MATERIAL TO PROCESS START
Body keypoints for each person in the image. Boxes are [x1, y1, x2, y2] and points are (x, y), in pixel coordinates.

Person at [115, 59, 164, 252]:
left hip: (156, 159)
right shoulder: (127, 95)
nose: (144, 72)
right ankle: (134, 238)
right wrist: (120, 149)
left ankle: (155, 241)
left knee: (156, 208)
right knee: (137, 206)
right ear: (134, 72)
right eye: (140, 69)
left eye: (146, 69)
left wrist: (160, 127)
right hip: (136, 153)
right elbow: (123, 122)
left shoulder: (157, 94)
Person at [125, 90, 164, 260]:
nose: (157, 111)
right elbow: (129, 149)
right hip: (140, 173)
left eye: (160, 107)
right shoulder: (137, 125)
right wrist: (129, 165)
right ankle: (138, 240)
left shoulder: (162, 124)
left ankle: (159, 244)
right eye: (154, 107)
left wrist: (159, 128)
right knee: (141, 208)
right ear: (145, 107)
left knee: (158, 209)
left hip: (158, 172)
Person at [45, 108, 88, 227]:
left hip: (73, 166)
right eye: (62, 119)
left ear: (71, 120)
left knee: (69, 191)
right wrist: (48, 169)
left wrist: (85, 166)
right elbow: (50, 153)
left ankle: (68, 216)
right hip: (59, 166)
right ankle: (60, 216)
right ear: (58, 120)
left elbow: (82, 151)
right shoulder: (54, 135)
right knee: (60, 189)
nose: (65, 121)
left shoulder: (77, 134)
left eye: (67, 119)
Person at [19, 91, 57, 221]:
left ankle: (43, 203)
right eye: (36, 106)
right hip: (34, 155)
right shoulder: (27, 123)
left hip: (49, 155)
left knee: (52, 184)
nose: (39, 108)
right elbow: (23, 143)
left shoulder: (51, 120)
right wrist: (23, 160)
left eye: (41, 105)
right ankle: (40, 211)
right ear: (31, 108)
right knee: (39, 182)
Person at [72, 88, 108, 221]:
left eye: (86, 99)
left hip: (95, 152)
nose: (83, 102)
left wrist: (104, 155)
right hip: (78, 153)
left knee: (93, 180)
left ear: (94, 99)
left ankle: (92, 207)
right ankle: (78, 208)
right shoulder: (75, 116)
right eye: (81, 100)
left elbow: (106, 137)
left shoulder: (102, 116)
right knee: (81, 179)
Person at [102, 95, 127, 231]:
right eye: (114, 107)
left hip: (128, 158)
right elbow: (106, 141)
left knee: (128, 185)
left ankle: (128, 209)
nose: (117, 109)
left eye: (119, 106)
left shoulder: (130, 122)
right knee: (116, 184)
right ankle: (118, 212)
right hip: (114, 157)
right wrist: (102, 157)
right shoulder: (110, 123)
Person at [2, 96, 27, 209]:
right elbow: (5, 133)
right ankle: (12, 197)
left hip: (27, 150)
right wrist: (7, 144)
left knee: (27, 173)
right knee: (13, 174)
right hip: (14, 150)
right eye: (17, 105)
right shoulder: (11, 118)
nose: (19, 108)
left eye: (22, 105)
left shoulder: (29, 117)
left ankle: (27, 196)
MATERIAL TO PROCESS END
PROBLEM REQUIREMENTS
From the opening line of the data above, please print each line as written up to and including the line that contains "right ankle: (40, 211)", and nothing more.

WRITTEN REPLY
Body keypoints for each person in the image. Boxes are [x1, y1, x2, y2] and points are (x, y), in pixel coordinates.

Person at [115, 59, 164, 252]:
left hip: (156, 159)
right shoulder: (127, 95)
nose: (144, 72)
right ankle: (134, 238)
right wrist: (120, 149)
left ankle: (155, 241)
left knee: (156, 208)
right knee: (137, 206)
right ear: (134, 72)
right eye: (140, 69)
left eye: (146, 69)
left wrist: (160, 127)
right hip: (136, 153)
right elbow: (123, 122)
left shoulder: (157, 94)
Person at [125, 90, 164, 260]:
nose: (157, 111)
right elbow: (129, 149)
right hip: (140, 173)
left eye: (160, 107)
right shoulder: (137, 125)
right wrist: (129, 165)
right ankle: (138, 240)
left shoulder: (162, 124)
left ankle: (159, 244)
right eye: (154, 107)
left wrist: (159, 128)
right knee: (141, 208)
right ear: (145, 107)
left knee: (158, 209)
left hip: (158, 172)
Person at [45, 108, 88, 227]:
left hip: (73, 166)
right eye: (62, 119)
left ear: (71, 120)
left knee: (69, 191)
right wrist: (48, 169)
left wrist: (85, 166)
right elbow: (50, 153)
left ankle: (68, 216)
right hip: (59, 166)
right ankle: (60, 216)
right ear: (58, 120)
left elbow: (82, 151)
right shoulder: (54, 135)
right knee: (60, 189)
nose: (65, 121)
left shoulder: (77, 134)
left eye: (67, 119)
Person at [19, 91, 57, 221]:
left ankle: (43, 203)
right eye: (36, 106)
right hip: (34, 155)
right shoulder: (27, 123)
left hip: (49, 155)
left knee: (52, 184)
nose: (39, 108)
right elbow: (23, 143)
left shoulder: (51, 120)
right wrist: (23, 160)
left eye: (41, 105)
right ankle: (40, 211)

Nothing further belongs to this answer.